You are the external auditor of Kiwi Tours, a company which promotes New Zealand tours to the
Question:
You are the external auditor of Kiwi Tours, a company which promotes New Zealand tours to the UK and owns a chain of duty-free shops. You have been auditing the company since it was listed on the London Stock Exchange in 1990. Although the accounts have never been qualified, you are aware that the company has been making losses for the last three years, due to short-term cash flow difficulties. The company has no long-term loans and the bank overdraft is near its limit at the end of the financial year.
During the financial year, the company upgraded its accounting system to a computer database. A consultant was hired to aid in the correct changeover of files for this Electronic Data Processing (EDP) system. At year-end, this new system had been in place for six months, and the directors report they are happy with the way it is operating. As you do not have the expertise to review and evaluate the database management system, you ask an independent expert to undertake this. This person concludes that the system appears reliable and that the changeover was correctly carried out. As you have never before audited this type of system, you attend some courses to familiarise yourself with its features. Your firm has a standard work program that you use to test the controls operating within the system.
In your review of the minutes of the board of directors’ meetings, you become aware that the New Zealand parent company, which owns 40 per cent of the shares of the company, is considering making an offer for the remaining shares.

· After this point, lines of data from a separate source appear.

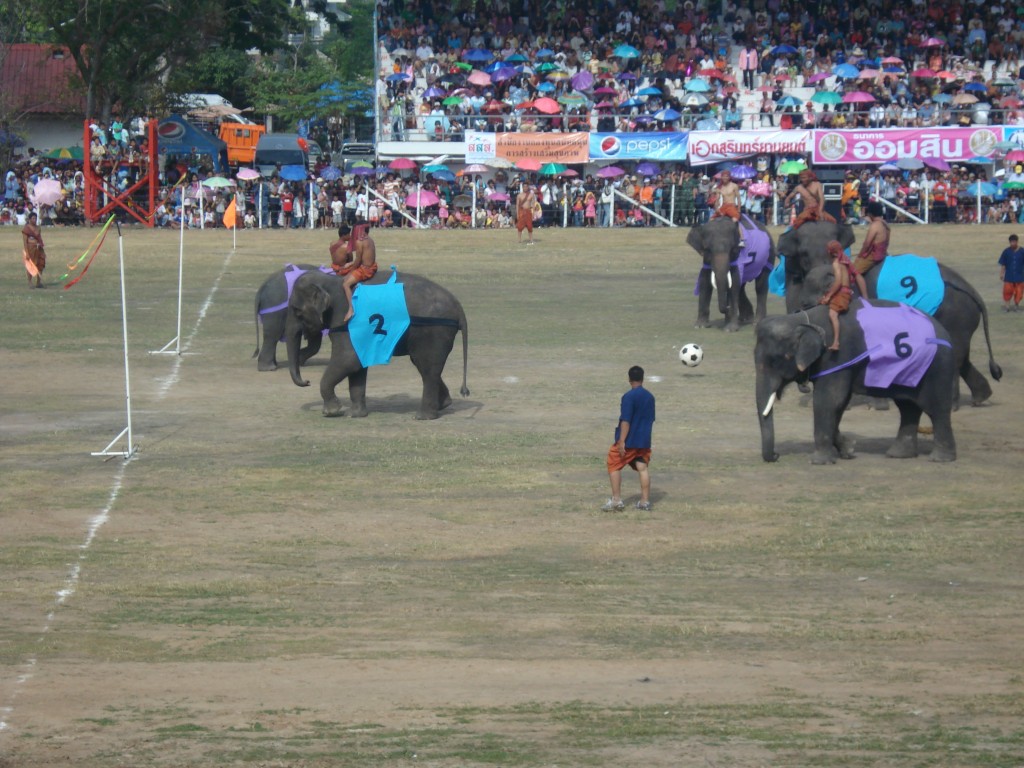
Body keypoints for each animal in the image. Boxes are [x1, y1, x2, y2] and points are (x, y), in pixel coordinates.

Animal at [284, 268, 468, 421]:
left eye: (297, 311)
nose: (307, 381)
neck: (330, 280)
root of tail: (459, 308)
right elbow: (357, 365)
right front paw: (354, 415)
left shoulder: (346, 319)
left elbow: (348, 359)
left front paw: (331, 412)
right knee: (425, 367)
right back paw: (444, 404)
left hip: (433, 330)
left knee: (427, 367)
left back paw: (422, 416)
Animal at [753, 303, 958, 466]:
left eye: (776, 360)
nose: (776, 455)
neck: (801, 319)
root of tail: (945, 333)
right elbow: (839, 403)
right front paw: (848, 450)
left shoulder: (836, 356)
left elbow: (828, 400)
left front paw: (820, 461)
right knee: (908, 407)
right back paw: (899, 455)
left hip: (937, 368)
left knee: (936, 409)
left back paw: (940, 458)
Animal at [794, 257, 1003, 409]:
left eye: (806, 304)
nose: (804, 389)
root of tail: (974, 292)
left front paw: (877, 404)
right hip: (962, 320)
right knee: (962, 355)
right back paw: (981, 398)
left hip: (956, 315)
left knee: (957, 355)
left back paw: (951, 405)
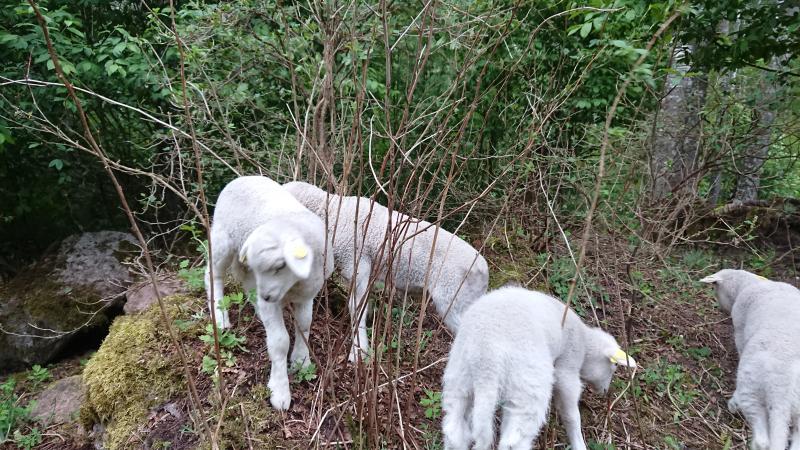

This is because the company’s share price is trading well below its net asset backing.
After your audited 30 June 20X0 financial statements were published, the takeover offer from the New Zealand parent company proceeded on the basis of an offer price equivalent to the net asset backing of £1.10 per share (as determined from the financial statements).
The takeover resulted in acceptances of 96 per cent of the issued capital, and compulsory acquisition proceedings have been instituted for the other four per cent. While these compulsory acquisition proceedings were being instituted, it was discovered that there were errors in the changeover of the EDP system, which resulted in stock at the duty-free stores being materially misstated. After the subsequent write-down of stock, a new asset backing of £0.70 per share was established. The New Zealand parent company is suing you for alleged negligence for its loss of £0.40 per share.
Required
(a) What major questions must be addressed to determine whether you have been negligent?
You should support your answer by reference to case law and Auditing Standards.
(b) Outline the major issues to be determined to decide whether the company was guilty of contributory negligence.
(c) Assuming you were negligent. Do you owe a duty of care to the New Zealand parent company?